**Passage for review**.
Apple is the latest tech giant to place a significant bet on Texas, committing to a $500 million investment that includes a new manufacturing facility in Houston. This move underscores a larger trend: the Lone Star State is rapidly emerging as a focal point for the burgeoning artificial intelligence industry, attracting substantial infrastructure investments from several major players.
In a recent press release, Apple announced plans to open a 250,000 square-foot manufacturing facility in Houston next year. This facility will be dedicated to producing servers, previously manufactured outside the United States, that are essential to powering Apple Intelligence. According to the company, the new plant is expected to generate thousands of jobs.
Beyond the Houston facility, Apple’s $500 million commitment will support a diverse range of initiatives. These include funding for AppleTV+ productions and a doubling of the company’s advanced manufacturing fund, increasing it from $5 billion to $10 billion. As part of the broader expansion, Apple has started producing advanced silicon at the Taiwan Semiconductor Manufacturing Corporation’s (TSMC) facility in Arizona while also increasing its data center capacity in North Carolina, Iowa, Oregon, Arizona, and Nevada.

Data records

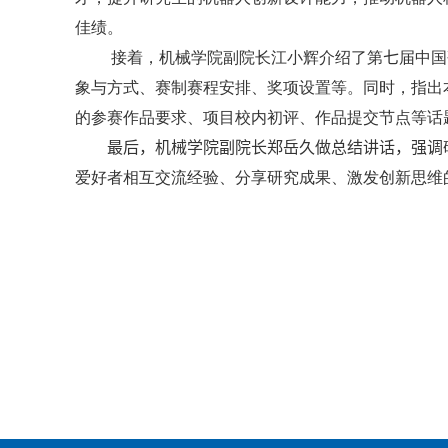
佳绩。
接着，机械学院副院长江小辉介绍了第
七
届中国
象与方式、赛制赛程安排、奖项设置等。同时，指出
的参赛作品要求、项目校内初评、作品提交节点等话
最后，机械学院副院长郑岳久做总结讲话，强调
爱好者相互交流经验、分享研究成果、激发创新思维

---

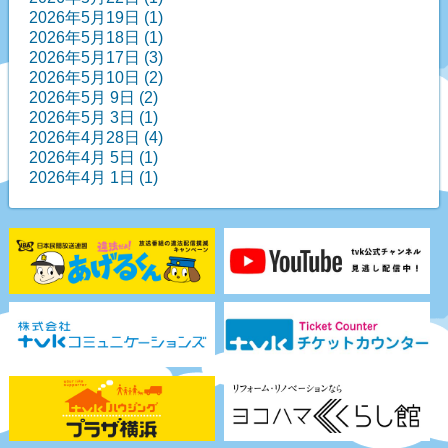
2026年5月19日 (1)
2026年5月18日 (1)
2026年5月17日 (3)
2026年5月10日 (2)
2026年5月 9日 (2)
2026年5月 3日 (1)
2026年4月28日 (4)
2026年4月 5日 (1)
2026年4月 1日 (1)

**Questions on the material**.
1. Condense the paragraph beginning "In a recent press release" from the article on Apple's Texas investment into a short bulleted list that keeps its main facts.
2. Quote the article on Apple's Texas investment between "In a recent" and "Arizona, and Nevada.", inclusive.

**Answers for the exercise**.
1.
- Apple announced in a press release that it will open a 250,000 square-foot manufacturing facility in Houston next year.
- The facility will produce servers essential to powering Apple Intelligence. These servers were previously manufactured outside the United States.
- Apple expects the plant to generate thousands of jobs.

2.
In a recent press release, Apple announced plans to open a 250,000 square-foot manufacturing facility in Houston next year. This facility will be dedicated to producing servers, previously manufactured outside the United States, that are essential to powering Apple Intelligence. According to the company, the new plant is expected to generate thousands of jobs.
Beyond the Houston facility, Apple’s $500 million commitment will support a diverse range of initiatives. These include funding for AppleTV+ productions and a doubling of the company’s advanced manufacturing fund, increasing it from $5 billion to $10 billion. As part of the broader expansion, Apple has started producing advanced silicon at the Taiwan Semiconductor Manufacturing Corporation’s (TSMC) facility in Arizona while also increasing its data center capacity in North Carolina, Iowa, Oregon, Arizona, and Nevada.